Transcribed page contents

━━━━━━━━━━━━━━━━━━━━

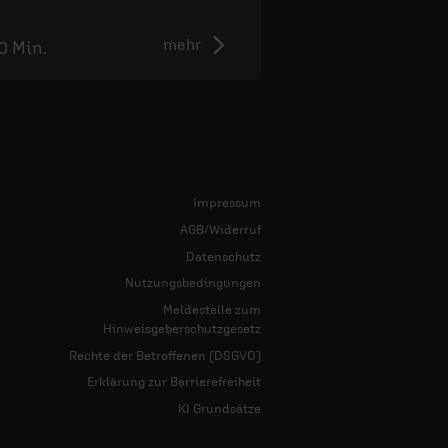
weitergehen kann.
mehr
0 Min.
0:00 Min.
Impressum
AGB/Widerruf
Datenschutz
Nutzungsbedingungen
Meldestelle zum
Hinweisgeberschutzgesetz
Rechte der Betroffenen (DSGVO)
Erklärung zur Barrierefreiheit
KI Grundsätze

━━━━━━━━━━━━━━━━━━━━

▶ **What is being asked**:
Copy the transcribed text of every entry above line for line, without any alteration. Omit the pictures from your answer.

▶ **Solution for this problem**:
weitergehen kann.
mehr
0 Min.
0:00 Min.
Impressum
AGB/Widerruf
Datenschutz
Nutzungsbedingungen
Meldestelle zum
Hinweisgeberschutzgesetz
Rechte der Betroffenen (DSGVO)
Erklärung zur Barrierefreiheit
KI Grundsätze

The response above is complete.